Safely storing digital files for a long time turns out to be an expensive and difficult problem.
Recent advances in filesystems, though, have made this a doable task.
The old rule: “3-2-1 backups” #
The “3-2-1” backup strategy is perhaps the most common strategy for keeping files safe.
This strategy suggests that you maintain:
- at last three different copies of every file, with
- at least two different storage formats, and
- at least one copy offsite.
Why different storage formats? #
If you store your data on different formats, hopefully the formats will have different lifespans. When one fails before the other, it gives you time to make a new copy.
There are several problems with this line of reasoning, though.
Storage formats available to consumers are typically only hard drives and optical storage media (CD-R, DVD-R, or BD-R). The latest optical storage technology (as of July, 2020), is quad-layer blue ray which can store 100GB per disk. External hard drives are regularly in the 6-12TB range, which are 60-120x larger. Backing up a 12TB hard drive on optical media would be ridiculous: it would take 120 BD-R disks (and $1,400 in media, using $12 M-Discs).
There’s a bigger problem with 3-2-1, though: how do you detect any storage problems in the first place?
Why 3-2-1 isn’t enough: the impact of “bit rot” #
All commonly available storage formats eventually suffer from “bit rot,” or data degradation.
Your files are comprised of hundreds of thousands or even millions of bits of data.
If a handful of those bits are “flipped” due to storage defects or media degradation your file can become unreadable.
Here’s an example of an image with only a couple bits flipped:
Note that the rightmost image contents are 99.999% correct, yet isn’t viewable.
Hard drives and optical disks that are five years old or older may have some amount of bit rot. Note that hard drives and SSDs have some internal error correction, but are still at risk for higher rates of corruption.
Many of our older family photos on old hard drives had succumbed to some amount of bit rot. In discovering this unpleasantness, we updated PhotoStructure to detect and skip over photos and videos that are corrupt, with the hope that you’ll have several copies of a given photo, and one of them won’t have bit rot.

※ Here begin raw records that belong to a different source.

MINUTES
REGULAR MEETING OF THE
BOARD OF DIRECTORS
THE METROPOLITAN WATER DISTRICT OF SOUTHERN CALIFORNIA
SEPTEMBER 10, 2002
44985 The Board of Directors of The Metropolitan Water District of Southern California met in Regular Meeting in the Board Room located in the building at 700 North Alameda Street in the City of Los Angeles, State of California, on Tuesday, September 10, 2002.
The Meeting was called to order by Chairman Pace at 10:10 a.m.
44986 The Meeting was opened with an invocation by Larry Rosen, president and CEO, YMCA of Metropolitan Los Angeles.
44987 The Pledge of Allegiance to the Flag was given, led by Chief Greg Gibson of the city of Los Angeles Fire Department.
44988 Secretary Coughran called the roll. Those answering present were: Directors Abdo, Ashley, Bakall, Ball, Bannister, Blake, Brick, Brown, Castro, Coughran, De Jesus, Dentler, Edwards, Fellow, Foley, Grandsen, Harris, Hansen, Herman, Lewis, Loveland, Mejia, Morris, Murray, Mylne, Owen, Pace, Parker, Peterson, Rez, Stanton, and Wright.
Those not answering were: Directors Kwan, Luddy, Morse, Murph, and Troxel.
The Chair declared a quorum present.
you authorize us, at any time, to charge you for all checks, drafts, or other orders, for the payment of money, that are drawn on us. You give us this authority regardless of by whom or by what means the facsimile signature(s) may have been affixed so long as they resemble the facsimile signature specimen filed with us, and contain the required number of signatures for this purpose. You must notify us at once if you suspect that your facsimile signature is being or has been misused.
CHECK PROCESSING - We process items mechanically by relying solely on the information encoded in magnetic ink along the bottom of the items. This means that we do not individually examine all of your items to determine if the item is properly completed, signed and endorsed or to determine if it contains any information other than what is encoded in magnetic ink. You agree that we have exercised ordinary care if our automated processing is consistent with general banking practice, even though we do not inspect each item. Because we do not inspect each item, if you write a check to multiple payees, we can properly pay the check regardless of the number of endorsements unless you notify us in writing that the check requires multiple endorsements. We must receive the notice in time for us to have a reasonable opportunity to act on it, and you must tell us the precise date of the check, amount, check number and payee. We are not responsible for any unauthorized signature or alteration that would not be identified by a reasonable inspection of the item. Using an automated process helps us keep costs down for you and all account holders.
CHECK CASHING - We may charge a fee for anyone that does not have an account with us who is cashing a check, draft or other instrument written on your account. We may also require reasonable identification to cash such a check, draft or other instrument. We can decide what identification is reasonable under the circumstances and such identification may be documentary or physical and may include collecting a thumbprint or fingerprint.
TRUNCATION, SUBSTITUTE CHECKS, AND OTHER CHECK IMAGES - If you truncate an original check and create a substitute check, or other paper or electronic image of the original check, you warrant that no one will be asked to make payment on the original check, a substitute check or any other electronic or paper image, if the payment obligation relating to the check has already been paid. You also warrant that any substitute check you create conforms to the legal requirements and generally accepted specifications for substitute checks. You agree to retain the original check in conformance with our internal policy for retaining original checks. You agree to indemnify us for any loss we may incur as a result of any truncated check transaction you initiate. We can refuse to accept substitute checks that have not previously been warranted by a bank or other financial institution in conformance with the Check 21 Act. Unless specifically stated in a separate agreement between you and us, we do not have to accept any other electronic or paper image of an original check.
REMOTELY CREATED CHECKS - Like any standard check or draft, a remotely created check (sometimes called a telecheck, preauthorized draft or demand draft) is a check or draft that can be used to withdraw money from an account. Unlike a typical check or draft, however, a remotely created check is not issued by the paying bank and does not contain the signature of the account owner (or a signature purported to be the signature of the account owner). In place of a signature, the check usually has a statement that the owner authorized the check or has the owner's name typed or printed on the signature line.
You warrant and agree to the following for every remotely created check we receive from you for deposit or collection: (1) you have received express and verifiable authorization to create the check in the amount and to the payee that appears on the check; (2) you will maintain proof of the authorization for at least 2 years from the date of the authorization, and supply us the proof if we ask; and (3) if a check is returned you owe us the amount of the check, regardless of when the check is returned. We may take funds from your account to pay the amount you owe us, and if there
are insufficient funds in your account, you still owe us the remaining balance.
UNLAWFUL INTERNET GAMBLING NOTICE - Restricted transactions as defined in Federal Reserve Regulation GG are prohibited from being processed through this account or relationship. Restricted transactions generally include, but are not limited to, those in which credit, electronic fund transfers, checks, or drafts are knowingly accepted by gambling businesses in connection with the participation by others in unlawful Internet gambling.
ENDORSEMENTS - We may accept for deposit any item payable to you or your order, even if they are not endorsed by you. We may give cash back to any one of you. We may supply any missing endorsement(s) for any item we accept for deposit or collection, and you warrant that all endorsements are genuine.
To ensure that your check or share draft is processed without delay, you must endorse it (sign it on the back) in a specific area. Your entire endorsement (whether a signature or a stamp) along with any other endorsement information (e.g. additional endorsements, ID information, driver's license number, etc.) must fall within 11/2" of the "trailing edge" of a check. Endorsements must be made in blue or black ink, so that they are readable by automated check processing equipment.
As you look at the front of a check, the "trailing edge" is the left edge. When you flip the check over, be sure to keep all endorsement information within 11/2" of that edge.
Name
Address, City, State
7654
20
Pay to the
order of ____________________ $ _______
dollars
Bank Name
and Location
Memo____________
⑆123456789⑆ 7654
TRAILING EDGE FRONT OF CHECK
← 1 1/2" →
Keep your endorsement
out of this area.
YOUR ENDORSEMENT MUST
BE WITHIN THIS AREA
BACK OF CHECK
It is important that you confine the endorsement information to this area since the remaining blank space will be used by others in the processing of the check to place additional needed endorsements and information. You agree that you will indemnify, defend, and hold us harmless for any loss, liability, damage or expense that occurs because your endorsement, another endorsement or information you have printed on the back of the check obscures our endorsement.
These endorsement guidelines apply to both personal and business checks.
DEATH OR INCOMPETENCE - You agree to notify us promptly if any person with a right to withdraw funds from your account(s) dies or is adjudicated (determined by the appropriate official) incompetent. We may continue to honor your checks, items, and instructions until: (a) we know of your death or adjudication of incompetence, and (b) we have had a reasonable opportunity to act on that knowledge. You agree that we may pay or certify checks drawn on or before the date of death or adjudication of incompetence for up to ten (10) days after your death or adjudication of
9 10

But this feature just treats the symptom: this doesn’t fix the underlying problem.
Overcoming bit rot #
Several advanced filesystems, including Btrfs and ZFS, support data scrubbing, which detects and repairs bit rot automatically.
Unfortunately, neither Windows nor macOS support these filesystems (and their newer filesystems, like APFS, still don’t detect bit rot). Time Machine and Backup and Restore don’t detect bit rot either.
So: how do normal people use these fancy new filesystems?
NAS to the rescue #
Network-attached storage (NAS) devices hold several large hard drives and quietly do their work safely storing your files. You can keep using your favorite OS, but you don’t have to worry about bit rot anymore.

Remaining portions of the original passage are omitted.